In sync with this “broken” system, the report continues, “instructional rigor is low across the district. During the [classroom] walkthroughs we conducted, we found that the vast majority of lessons operate at the lowest levels of rigor.”  The school board is, at best, disinterested, and “the policies, systems, processes, and structures needed to educate children in a mid-size urban district are loosely formulated, misaligned, poorly implemented, or simply non-existent.”
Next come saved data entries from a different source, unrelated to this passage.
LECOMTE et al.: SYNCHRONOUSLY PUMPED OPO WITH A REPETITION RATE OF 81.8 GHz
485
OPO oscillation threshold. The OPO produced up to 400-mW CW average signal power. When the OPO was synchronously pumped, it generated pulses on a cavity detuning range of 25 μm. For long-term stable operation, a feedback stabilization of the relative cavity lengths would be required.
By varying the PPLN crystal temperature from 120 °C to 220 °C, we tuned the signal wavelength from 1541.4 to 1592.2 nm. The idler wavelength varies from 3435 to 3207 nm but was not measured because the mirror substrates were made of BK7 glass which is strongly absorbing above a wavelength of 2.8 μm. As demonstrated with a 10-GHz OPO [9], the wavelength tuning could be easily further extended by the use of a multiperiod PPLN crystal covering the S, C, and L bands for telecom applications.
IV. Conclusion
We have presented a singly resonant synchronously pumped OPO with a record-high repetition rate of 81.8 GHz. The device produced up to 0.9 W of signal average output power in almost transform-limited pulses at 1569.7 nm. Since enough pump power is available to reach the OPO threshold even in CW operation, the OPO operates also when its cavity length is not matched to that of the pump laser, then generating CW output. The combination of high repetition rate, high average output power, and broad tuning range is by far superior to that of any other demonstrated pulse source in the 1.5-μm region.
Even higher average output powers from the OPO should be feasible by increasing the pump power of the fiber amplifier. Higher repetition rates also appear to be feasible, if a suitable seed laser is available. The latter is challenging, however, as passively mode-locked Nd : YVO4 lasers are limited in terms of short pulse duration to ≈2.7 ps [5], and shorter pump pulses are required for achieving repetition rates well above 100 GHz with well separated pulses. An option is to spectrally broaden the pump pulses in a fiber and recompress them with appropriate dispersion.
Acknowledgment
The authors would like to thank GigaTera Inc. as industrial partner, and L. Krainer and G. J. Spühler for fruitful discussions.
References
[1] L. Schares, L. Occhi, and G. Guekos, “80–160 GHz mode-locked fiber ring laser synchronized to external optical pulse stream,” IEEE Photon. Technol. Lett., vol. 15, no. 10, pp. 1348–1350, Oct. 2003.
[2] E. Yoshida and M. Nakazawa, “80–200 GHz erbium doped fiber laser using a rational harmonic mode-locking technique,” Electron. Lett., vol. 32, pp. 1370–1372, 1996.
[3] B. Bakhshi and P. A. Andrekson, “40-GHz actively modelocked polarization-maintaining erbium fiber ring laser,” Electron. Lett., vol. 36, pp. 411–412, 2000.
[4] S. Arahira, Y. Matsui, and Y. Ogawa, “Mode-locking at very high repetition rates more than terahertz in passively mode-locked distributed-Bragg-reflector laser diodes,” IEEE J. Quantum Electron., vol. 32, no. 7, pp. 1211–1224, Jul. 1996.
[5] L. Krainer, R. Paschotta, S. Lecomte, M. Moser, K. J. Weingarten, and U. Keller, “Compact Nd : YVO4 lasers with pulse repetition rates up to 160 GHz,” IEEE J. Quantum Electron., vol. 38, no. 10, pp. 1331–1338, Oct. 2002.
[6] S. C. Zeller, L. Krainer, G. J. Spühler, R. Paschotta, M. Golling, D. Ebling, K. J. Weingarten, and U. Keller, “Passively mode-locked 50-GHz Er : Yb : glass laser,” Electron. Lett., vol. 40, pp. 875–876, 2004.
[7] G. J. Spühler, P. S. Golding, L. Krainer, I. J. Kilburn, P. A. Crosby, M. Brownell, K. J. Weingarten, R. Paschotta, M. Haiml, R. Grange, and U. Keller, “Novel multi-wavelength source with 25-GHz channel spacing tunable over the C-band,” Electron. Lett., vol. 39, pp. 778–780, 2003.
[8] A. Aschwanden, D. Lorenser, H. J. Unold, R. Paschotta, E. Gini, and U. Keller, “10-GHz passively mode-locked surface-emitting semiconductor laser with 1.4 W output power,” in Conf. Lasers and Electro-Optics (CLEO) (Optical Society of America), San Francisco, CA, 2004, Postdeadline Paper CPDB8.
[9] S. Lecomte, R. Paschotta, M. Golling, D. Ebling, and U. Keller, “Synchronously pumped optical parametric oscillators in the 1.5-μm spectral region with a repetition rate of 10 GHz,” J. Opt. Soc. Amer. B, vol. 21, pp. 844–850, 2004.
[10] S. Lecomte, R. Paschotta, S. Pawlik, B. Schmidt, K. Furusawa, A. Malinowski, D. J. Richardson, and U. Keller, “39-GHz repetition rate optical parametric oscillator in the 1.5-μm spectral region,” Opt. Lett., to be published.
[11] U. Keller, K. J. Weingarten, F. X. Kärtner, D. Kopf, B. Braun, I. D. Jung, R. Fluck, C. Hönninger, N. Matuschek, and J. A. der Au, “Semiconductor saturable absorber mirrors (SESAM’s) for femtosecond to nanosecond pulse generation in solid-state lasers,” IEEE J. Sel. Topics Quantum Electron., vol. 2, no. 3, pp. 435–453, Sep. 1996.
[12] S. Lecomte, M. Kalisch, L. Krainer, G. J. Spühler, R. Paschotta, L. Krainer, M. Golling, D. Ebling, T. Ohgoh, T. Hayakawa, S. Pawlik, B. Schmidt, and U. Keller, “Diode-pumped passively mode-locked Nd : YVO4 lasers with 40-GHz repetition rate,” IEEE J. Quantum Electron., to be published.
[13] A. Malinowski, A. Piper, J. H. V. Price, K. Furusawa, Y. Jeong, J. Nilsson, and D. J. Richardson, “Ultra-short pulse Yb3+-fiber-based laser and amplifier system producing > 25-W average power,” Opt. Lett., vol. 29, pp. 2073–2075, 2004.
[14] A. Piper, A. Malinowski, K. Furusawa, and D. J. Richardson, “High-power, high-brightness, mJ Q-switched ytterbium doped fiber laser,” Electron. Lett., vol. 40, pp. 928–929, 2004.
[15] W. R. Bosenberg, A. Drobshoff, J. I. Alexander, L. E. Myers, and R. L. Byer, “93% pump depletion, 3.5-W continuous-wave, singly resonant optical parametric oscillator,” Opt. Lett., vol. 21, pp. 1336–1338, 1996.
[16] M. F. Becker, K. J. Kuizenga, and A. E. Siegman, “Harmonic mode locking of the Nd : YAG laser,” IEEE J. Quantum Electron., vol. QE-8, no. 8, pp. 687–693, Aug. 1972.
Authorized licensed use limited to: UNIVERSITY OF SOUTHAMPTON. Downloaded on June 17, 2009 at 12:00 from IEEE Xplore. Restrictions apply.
This corrupt system is what Benson fights to preserve. The teacher union may be behind him, but if he’s interested in truth rather than ideological purity, he might want to speak to a few parents.

Like Sharell Sharp, who says,

“I have lived in Camden all my life.  I am the product of the Camden School system.  But a few years ago I had no hope.  My daughter was struggling in school and not getting the support she needed.” Once her daughter enrolled in one of the city’s “renaissance” schools, charters that work collaboratively with the district, she “started liking school for the first time and I had hope again…for me and for hundreds of other families who live in Cramer Hill, North Camden and East Camden, this is the most hopeful we have ever been about Camden and our children’s future.”

Or Alicia Rivera, a Camden mother who has a daughter with Down Syndrome. Her child endured eight school transfers among district schools in six years but is now happily enrolled in Mastery, a renaissance school:

“Mastery gave us hope,” she said. “It gave her hope.” Her daughter is thriving, able to read and take piano and photography lessons after school.

I get the insularity of academia. It’s easy to catch what I’ll call here Pomposity Syndrome, a common and contagious affliction of graduate students who, isolated within a clique of fellow travelers (for Benson, the Rutgers’ anti-reform contingent),  lose touch with reality and start believing that their empty, nonsensical, rigid, and — in this case — paranoid arguments have relevance to real-world problems.

And that’s the point, right?  Parents like Ms. Sharp and Ms. Rivera are engaged in a personal and educational battle that has everything to do with schoolchildren. Benson is engaged in an ideological and historically-naive battle that has little to do with schoolchildren.  They are heroic. Him? Not so much.